Institute of Molecular Plant Science, School of Biological Sciences, University of Edinburgh, Daniel Rutherford Building, Max Born Crescent, Edinburgh, United Kingdom.
Smurfit Institute of Genetics, Trinity College Dublin, Ireland.
PLoS Genet. 2020 May 28;16(5):e1008681. doi: 10.1371/journal.pgen.1008681. eCollection 2020 May.

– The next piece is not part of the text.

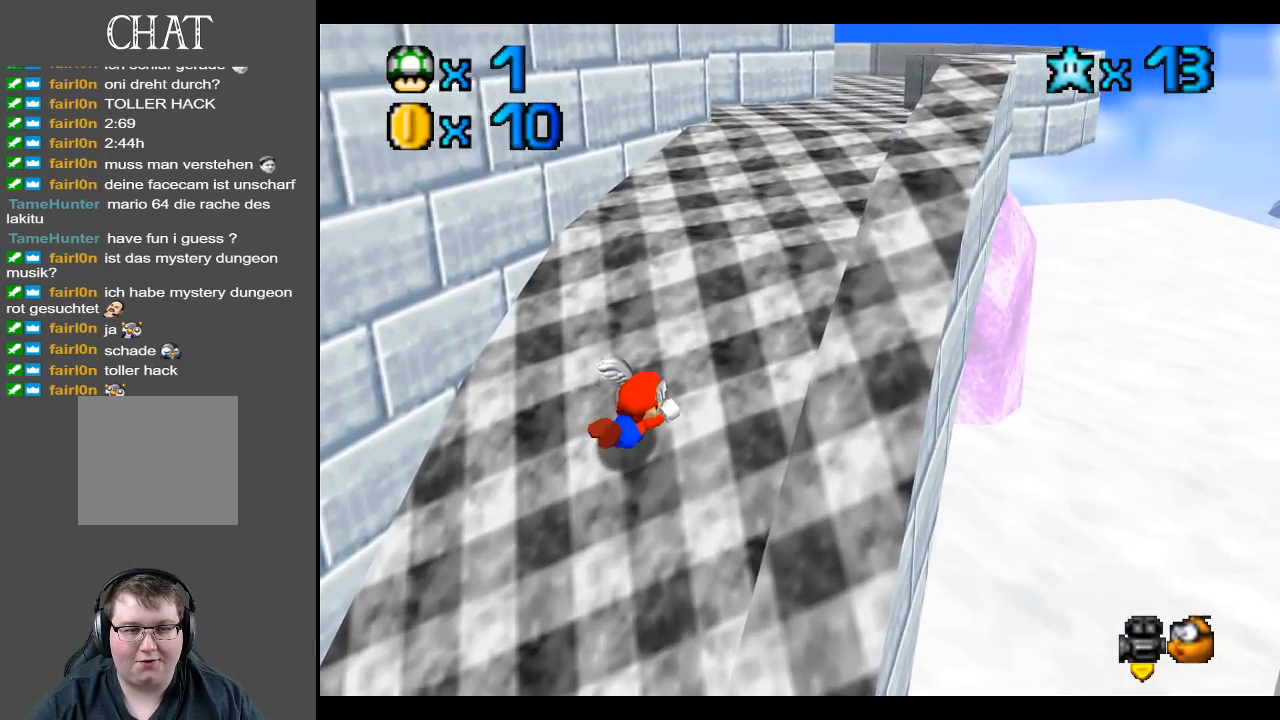
{"buttons": [], "left_stick": "up-right", "right_stick": "center", "events": [[100, "A", "down"], [383, "A", "up"]]}
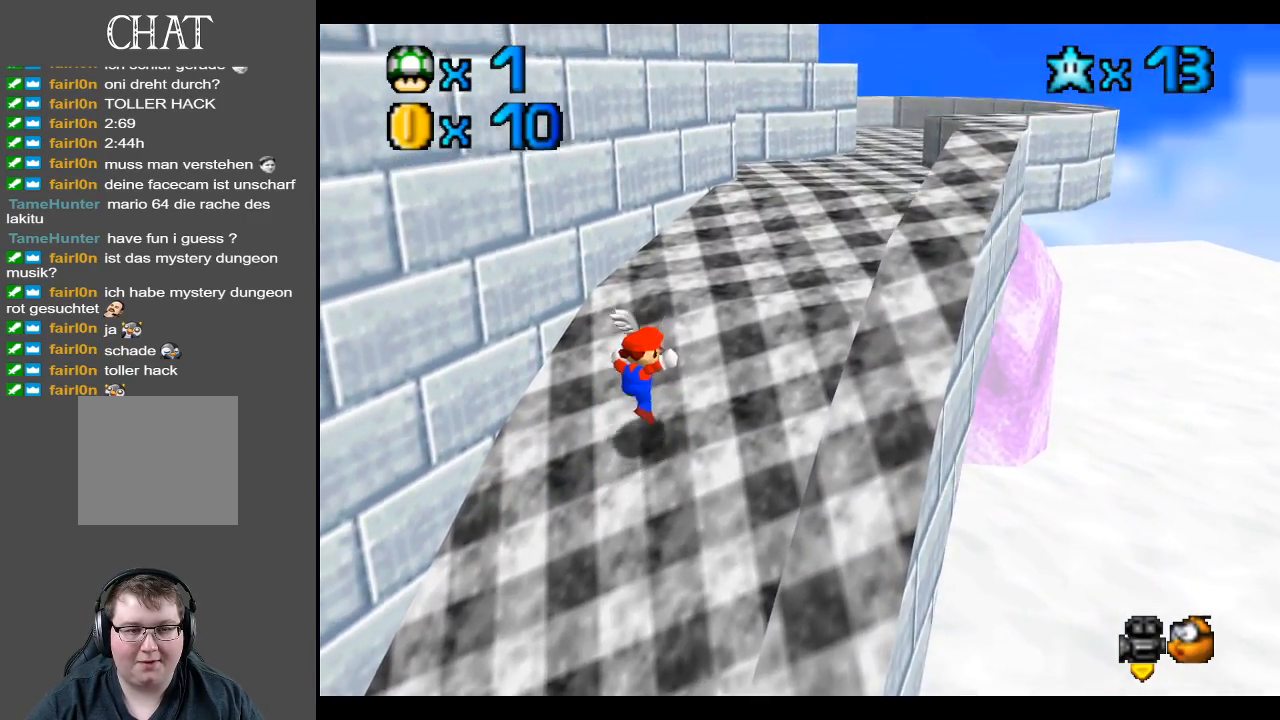
{"buttons": [], "left_stick": "up-right", "right_stick": "center", "events": [[217, "A", "down"], [417, "A", "up"]]}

A large fraction of plant genomes is composed of transposable elements (TE), which provide a potential source of novel genes through "domestication"-the process whereby the proteins encoded by TE diverge in sequence, lose their ability to catalyse transposition and instead acquire novel functions for their hosts. In Arabidopsis, ANTAGONIST OF LIKE HETEROCHROMATIN PROTEIN 1 (ALP1) arose by domestication of the nuclease component of Harbinger class TE and acquired a new function as a component of POLYCOMB REPRESSIVE COMPLEX 2 (PRC2), a histone H3K27me3 methyltransferase involved in regulation of host genes and in some cases TE. It was not clear how ALP1 associated with PRC2, nor what the functional consequence was. Here, we identify ALP2 genetically as a suppressor of Polycomb-group (PcG) mutant phenotypes and show that it arose from the second, DNA binding component of Harbinger transposases. Molecular analysis of PcG compromised backgrounds reveals that ALP genes oppose silencing and H3K27me3 deposition at key PcG target genes. Proteomic analysis reveals that ALP1 and ALP2 are components of a variant PRC2 complex that contains the four core components but lacks plant-specific accessory components such as the H3K27me3 reader LIKE HETEROCHROMATION PROTEIN 1 (LHP1). We show that the N-terminus of ALP2 interacts directly with ALP1, whereas the C-terminus of ALP2 interacts with MULTICOPY SUPPRESSOR OF IRA1 (MSI1), a core component of PRC2. Proteomic analysis reveals that in alp2 mutant backgrounds ALP1 protein no longer associates with PRC2, consistent with a role for ALP2 in recruitment of ALP1. We suggest that the propensity of Harbinger TE to insert in gene-rich regions of the genome, together with the modular two component nature of their transposases, has predisposed them for domestication and incorporation into chromatin modifying complexes.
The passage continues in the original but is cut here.